Трое волшебников с тоской посмотрели на море. Неподалеку от берега играли дельфины.
– По-моему, нам пора пить кофе, – прервал затянувшееся молчание Декан.
– Отличная мысль, старина.
В это самое время Ринсвинд бродил по пляжу соседней бухты и разглядывал утесы. В Плоском мире тоже случалось всякое, в результате чего окружающие гибли как мухи, но это было как-то… Логично, что ли? Наводнения, пожары и герои, куда ж без них. Нет ничего полезнее героя для тех, кто излишне расплодился. Не говоря уже о том, что всегда требовалась работа мысли.
Утесы состояли из рядов горизонтальных слоев. Каждый из них в древности был поверхностью планеты, по которой тогда ходил сам Ринсвинд. Во многих слоях виднелись кости животных, превратившиеся в камень в результате процесса, которого Ринсвинд не понимал и потому ему не доверял. Жизнь этого мира каким-то образом зародилась из камней и в них же уходила. Там имелись целые пласты, целиком состоящие из бывшей жизни: миллионы и миллионы лет, заключенные в крошечные скелетики. Встретившись с подобным чудом природы, остро хотелось впасть в благоговение перед такой бездной времени или найти кого-нибудь, чтобы подать жалобу.
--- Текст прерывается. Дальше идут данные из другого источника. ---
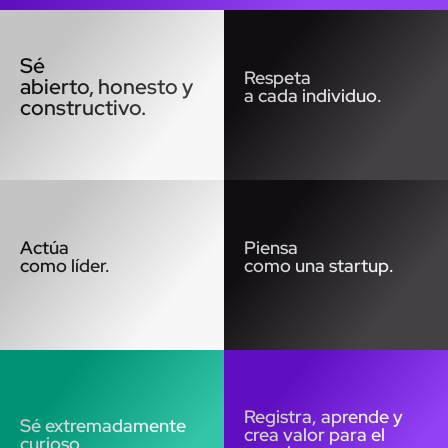
Sé
Respeta
abierto, honesto y
a cada individuo.
constructivo.
Actúa
Piensa
como líder.
como una startup.
Registra, aprende y
Sé extremadamente
crea valor para el
curioso.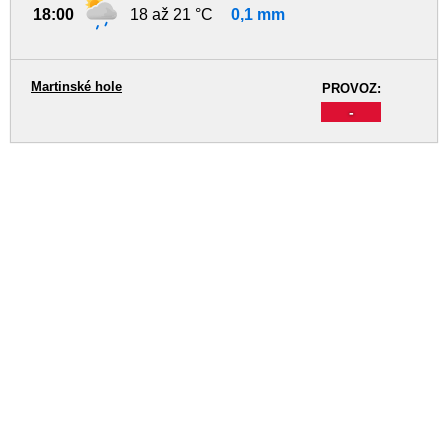
18:00
18 až 21 °C
0,1 mm
Martinské hole
PROVOZ:
-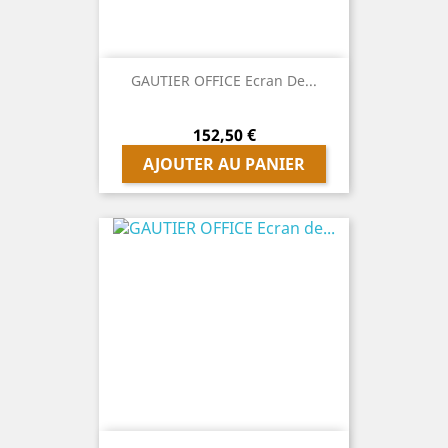
GAUTIER OFFICE Ecran De...
Prix
152,50 €
AJOUTER AU PANIER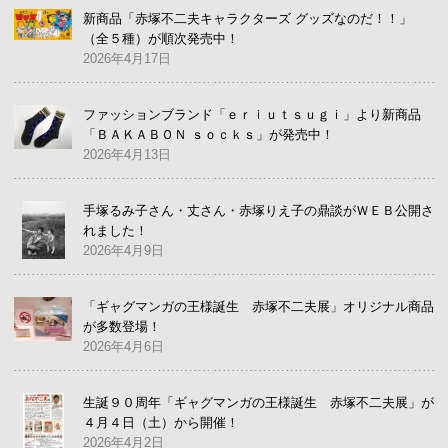
新商品「赤塚不二夫キャラクターズ グッズなのだ！！」
（全５種）が順次発売中！
2026年4月17日
ファッションブランド「ｅｒｉｕｔｓｕｇｉ」より新商品
「ＢＡＫＡＢＯＮ ｓｏｃｋｓ」が発売中！
2026年4月13日
手塚るみ子さん・丈さん・赤塚りえ子の鼎談がＷＥＢ公開さ
れました！
2026年4月9日
「ギャグマンガの王様誕生 赤塚不二夫展」オリジナル商品
が多数登場！
2026年4月6日
生誕９０周年「ギャグマンガの王様誕生 赤塚不二夫展」が
４月４日（土）から開催！
2026年4月2日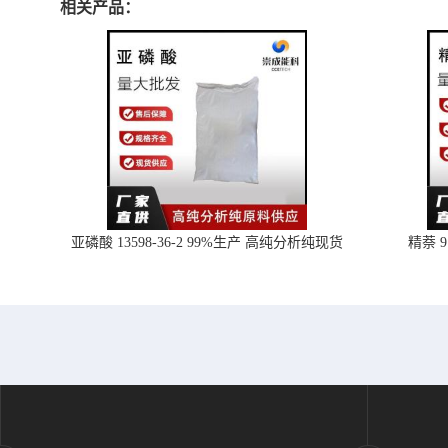
相关产品：
亚磷酸 13598-36-2 99%生产 高纯分析纯现货
精萘 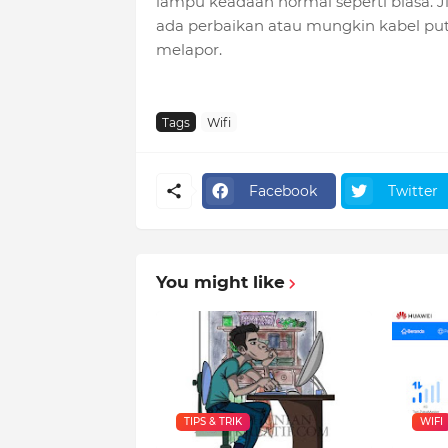
lampu keadaan normal seperti biasa.
ada perbaikan atau mungkin kabel put
melapor.
Tags
Wifi
Facebook
Twitter
You might like
TIPS & TRIK
WIFI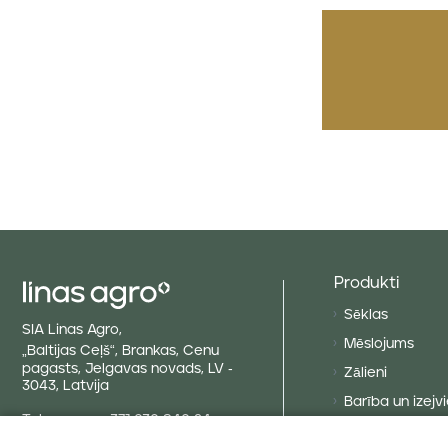
Produkti
Sēklas
SIA Linas Agro,
Mēslojums
„Baltijas Ceļš“, Brankas, Cenu
pagasts, Jelgavas novads, LV -
Zālieni
3043, Latvija
Barība un izejvi
Tel. numurs
+371 630 840 24
Augu aizsardzīb
E-pasts
info@linasagro.lv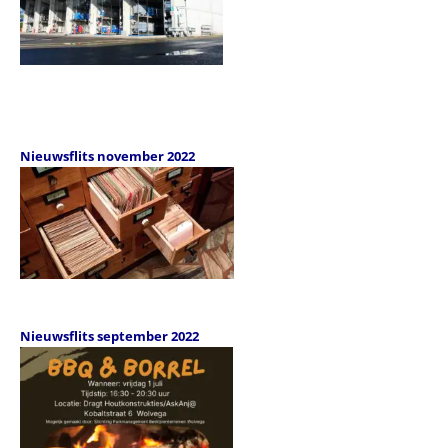
Nieuwsflits november 2022
Nieuwsflits september 2022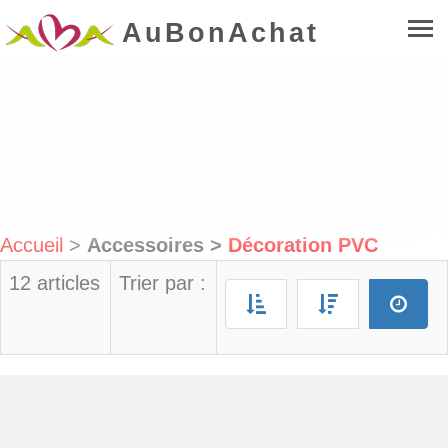
AuBonAchat
Accueil
>
Accessoires
>
Décoration PVC
12 articles
Trier par :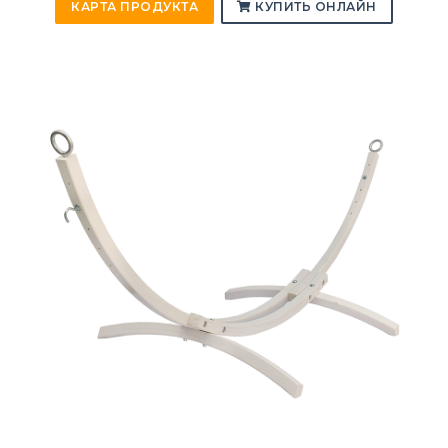
КАРТА ПРОДУКТА
КУПИТЬ ОНЛАЙН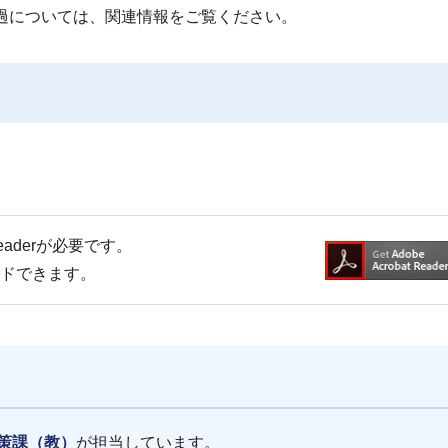
過については、関連情報をご覧ください。
Readerが必要です。
ードできます。
策課（教）
が担当しています。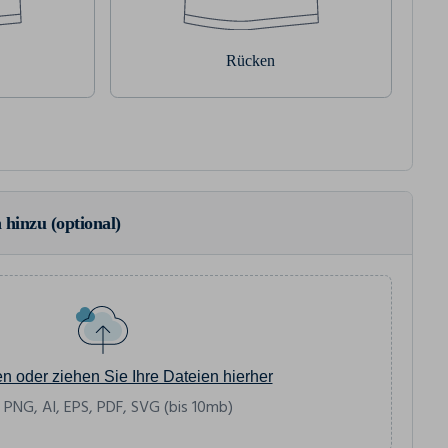
Rücken
 hinzu (optional)
en oder ziehen Sie Ihre Dateien hierher
 PNG, AI, EPS, PDF, SVG (bis 10mb)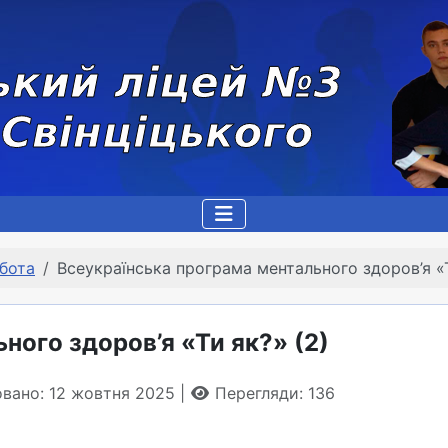
бота
Всеукраїнська програма ментального здоров’я «Т
ного здоров’я «Ти як?» (2)
овано: 12 жовтня 2025
Перегляди: 136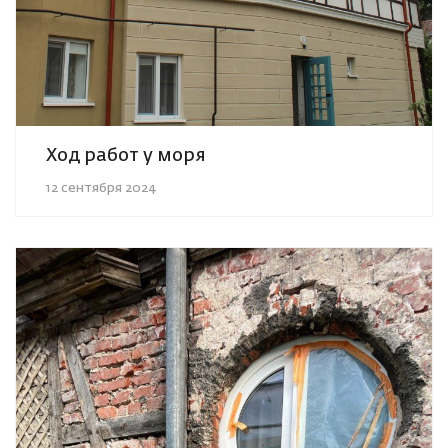
Ход работ у моря
12 сентября 2024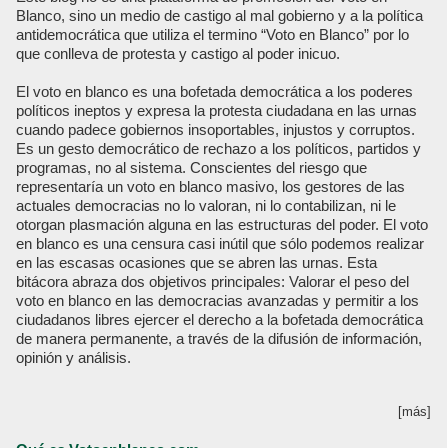
Blanco, sino un medio de castigo al mal gobierno y a la política
antidemocrática que utiliza el termino “Voto en Blanco” por lo
que conlleva de protesta y castigo al poder inicuo.
El voto en blanco es una bofetada democrática a los poderes
políticos ineptos y expresa la protesta ciudadana en las urnas
cuando padece gobiernos insoportables, injustos y corruptos.
Es un gesto democrático de rechazo a los políticos, partidos y
programas, no al sistema. Conscientes del riesgo que
representaría un voto en blanco masivo, los gestores de las
actuales democracias no lo valoran, ni lo contabilizan, ni le
otorgan plasmación alguna en las estructuras del poder. El voto
en blanco es una censura casi inútil que sólo podemos realizar
en las escasas ocasiones que se abren las urnas. Esta
bitácora abraza dos objetivos principales: Valorar el peso del
voto en blanco en las democracias avanzadas y permitir a los
ciudadanos libres ejercer el derecho a la bofetada democrática
de manera permanente, a través de la difusión de información,
opinión y análisis.
[más]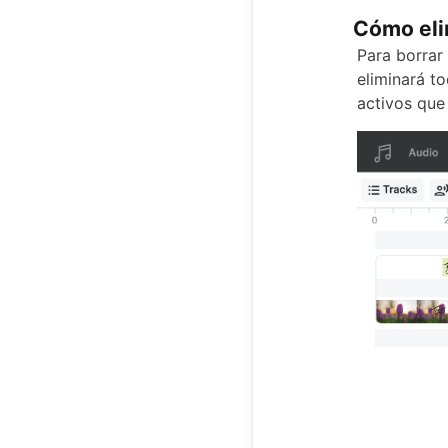
Cómo eli
Para borrar 
eliminará t
activos que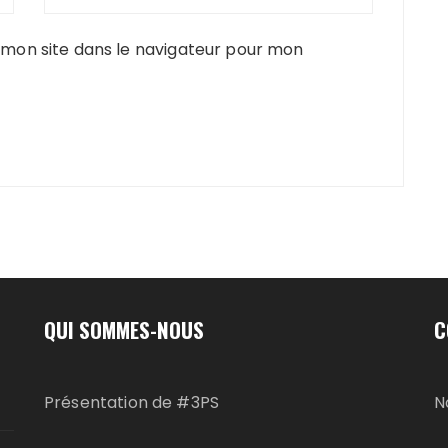
mon site dans le navigateur pour mon
QUI SOMMES-NOUS
C
Présentation de #3PS
N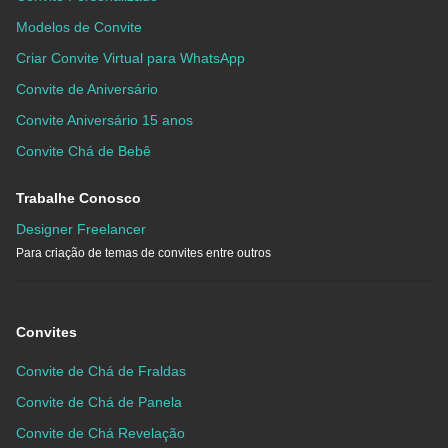
Modelos de Convite
Criar Convite Virtual para WhatsApp
Convite de Aniversário
Convite Aniversário 15 anos
Convite Chá de Bebê
Trabalhe Conosco
Designer Freelancer
Para criação de temas de convites entre outros
Convites
Convite de Chá de Fraldas
Convite de Chá de Panela
Convite de Chá Revelação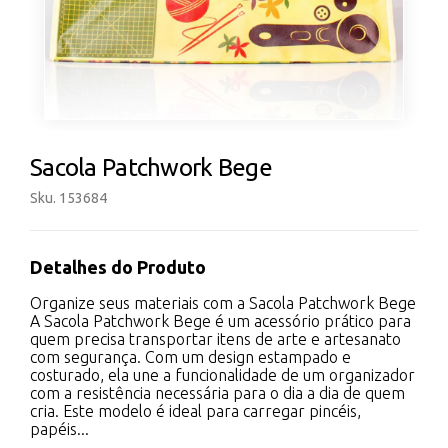
Sacola Patchwork Bege
Sku. 153684
Detalhes do Produto
Organize seus materiais com a Sacola Patchwork Bege
A Sacola Patchwork Bege é um acessório prático para
quem precisa transportar itens de arte e artesanato
com segurança. Com um design estampado e
costurado, ela une a funcionalidade de um organizador
com a resistência necessária para o dia a dia de quem
cria. Este modelo é ideal para carregar pincéis,
papéis...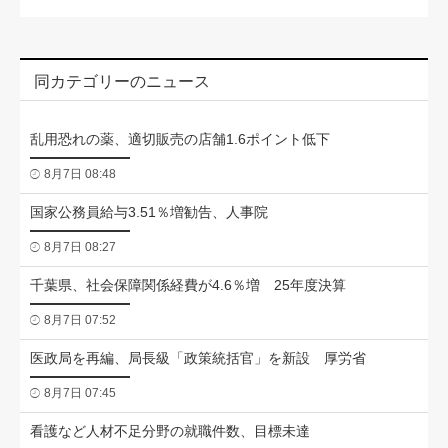
同カテゴリーのニュース
乱用恐れの薬、適切販売の店舗1.6ポイント低下
8月7日 08:48
国家公務員給与3.51％増勧告、人事院
8月7日 08:27
千葉県、社会保障関係経費が4.6％増 25年度決算
8月7日 07:52
医政局を再編、局長級「政策統括官」を新設 厚労省
8月7日 07:45
看護など人材不足分野の就職件数、目標未達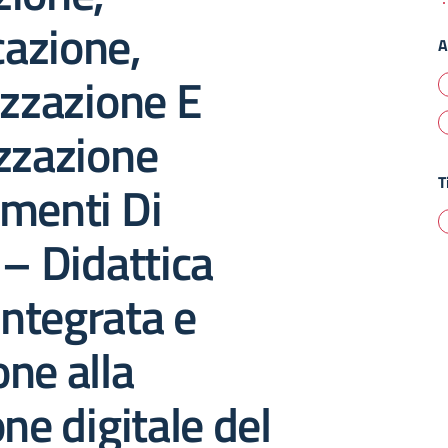
azione,
A
izzazione E
zzazione
T
menti Di
 – Didattica
integrata e
ne alla
one digitale del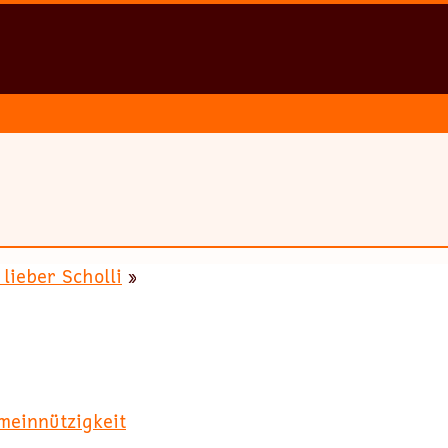
 lieber Scholli
»
meinnützigkeit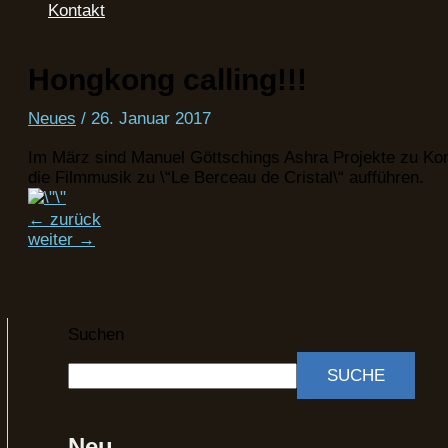
Kontakt
Hongkong calling!!!
Neues
/
26. Januar 2017
Im März sind Manuel Göttschings Ashra Projekte zu Kon
die Filmmusik zu \“Le Berceau de Cristal\“ aufführen.
←
zurück
weiter
→
Suchen
SUCHE
Neu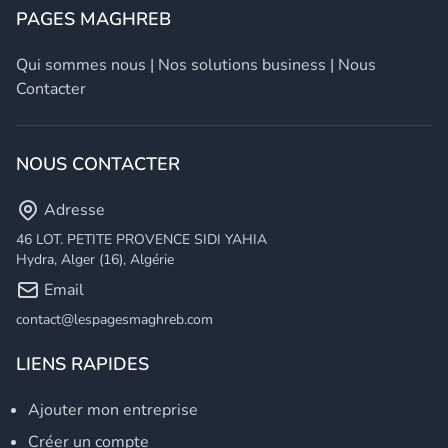
PAGES MAGHREB
Qui sommes nous
|
Nos solutions business
|
Nous
Contacter
NOUS CONTACTER
Adresse
46 LOT. PETITE PROVENCE SIDI YAHIA
Hydra, Alger (16), Algérie
Email
contact@lespagesmaghreb.com
LIENS RAPIDES
Ajouter mon entreprise
Créer un compte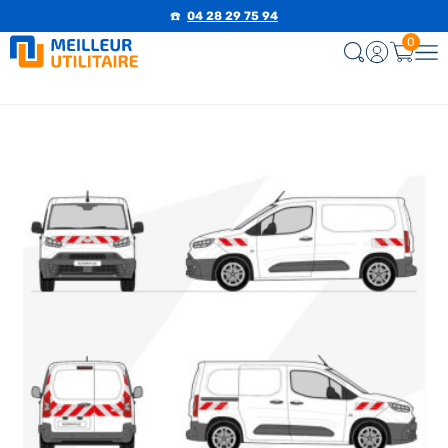
☎️
04 28 29 75 94
0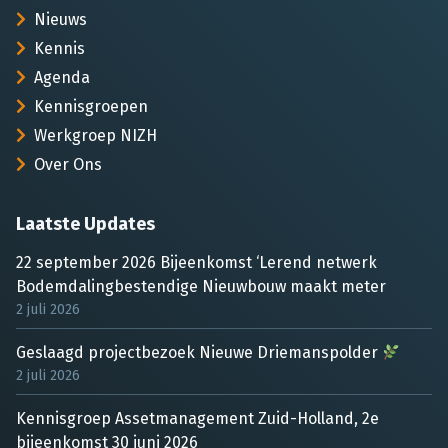
Nieuws
Kennis
Agenda
Kennisgroepen
Werkgroep NIZH
Over Ons
Laatste Updates
22 september 2026 Bijeenkomst ‘Lerend netwerk
Bodemdalingbestendige Nieuwbouw maakt meter
2 juli 2026
Geslaagd projectbezoek Nieuwe Driemanspolder
2 juli 2026
Kennisgroep Assetmanagement Zuid-Holland, 2e
bijeenkomst 30 juni 2026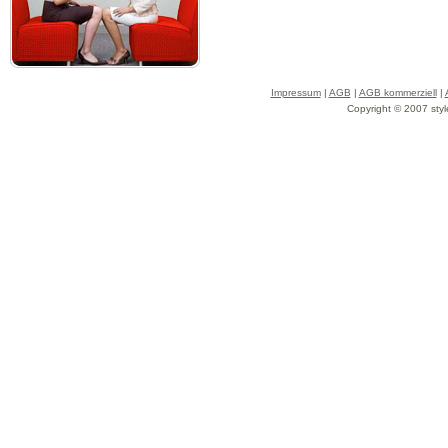
Impressum
|
AGB
|
AGB kommerziell
|
Copyright © 2007 styl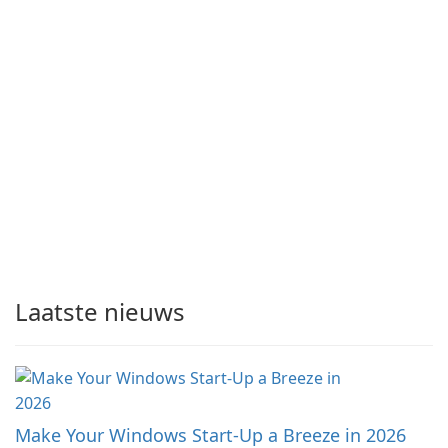
Laatste nieuws
Make Your Windows Start-Up a Breeze in 2026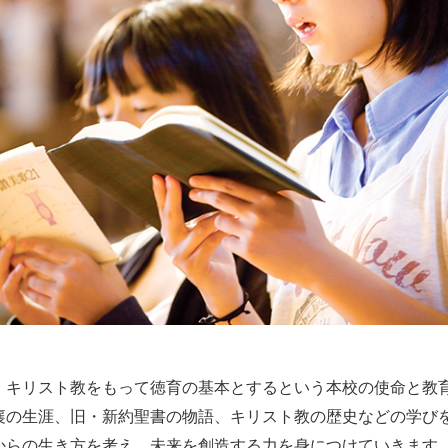
、キリスト教をもって徳育の基本とするという本校の使命と教
襄の生涯、旧・新約聖書の物語、キリスト教の歴史などの学び
からの生き方を考え、未来を創造する力を身につけていきます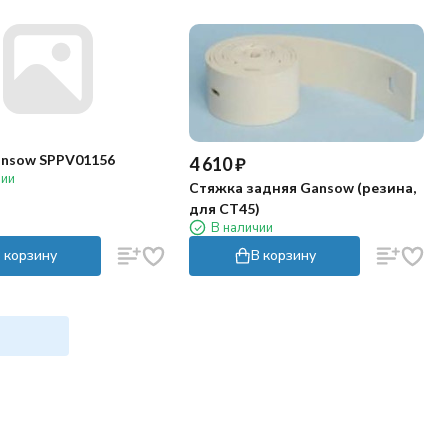
nsow SPPV01156
4 610
₽
чии
Стяжка задняя Gansow (резина,
для CT45)
В наличии
 корзину
В корзину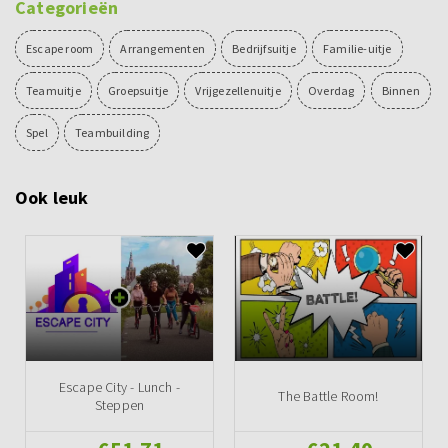
Categorieën
Escape room
Arrangementen
Bedrijfsuitje
Familie-uitje
Teamuitje
Groepsuitje
Vrijgezellenuitje
Overdag
Binnen
Spel
Teambuilding
Ook leuk
Escape City - Lunch -
The Battle Room!
Steppen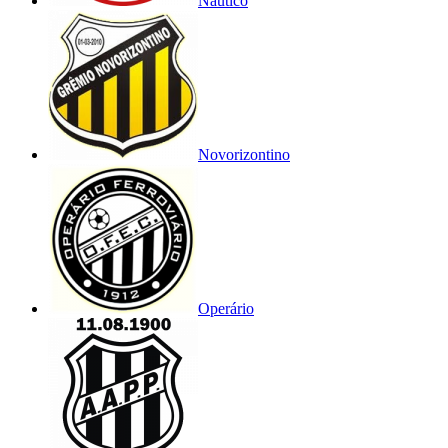
Náutico
Novorizontino
Operário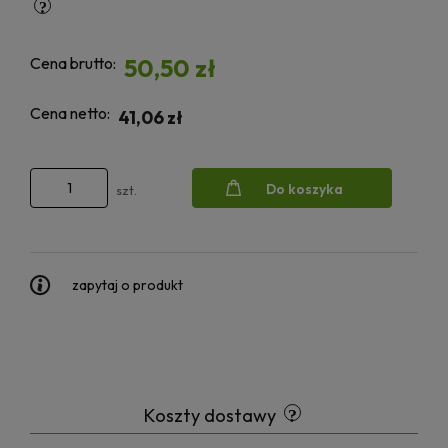
Cena brutto:
50,50 zł
Cena netto:
41,06 zł
Do koszyka
szt.
zapytaj o produkt
Koszty dostawy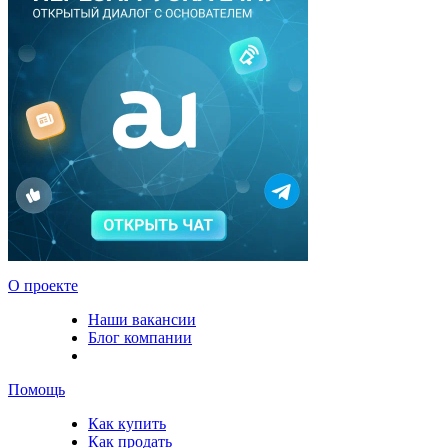
О проекте
Наши вакансии
Блог компании
Помощь
Как купить
Как продать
Из самой серединки утеса выпало несколько камней. Из отверстия неуверенно высунулась пара ножек, а затем наружу выполз Сундук. Он скатился по куче обломков к подножию утеса и приземлился точно на крышку.
Некоторое время Ринсвинд наблюдал за его попытками перевернуться, потом со вздохом подтолкнул. По крайней мере кое-что не меняется никогда.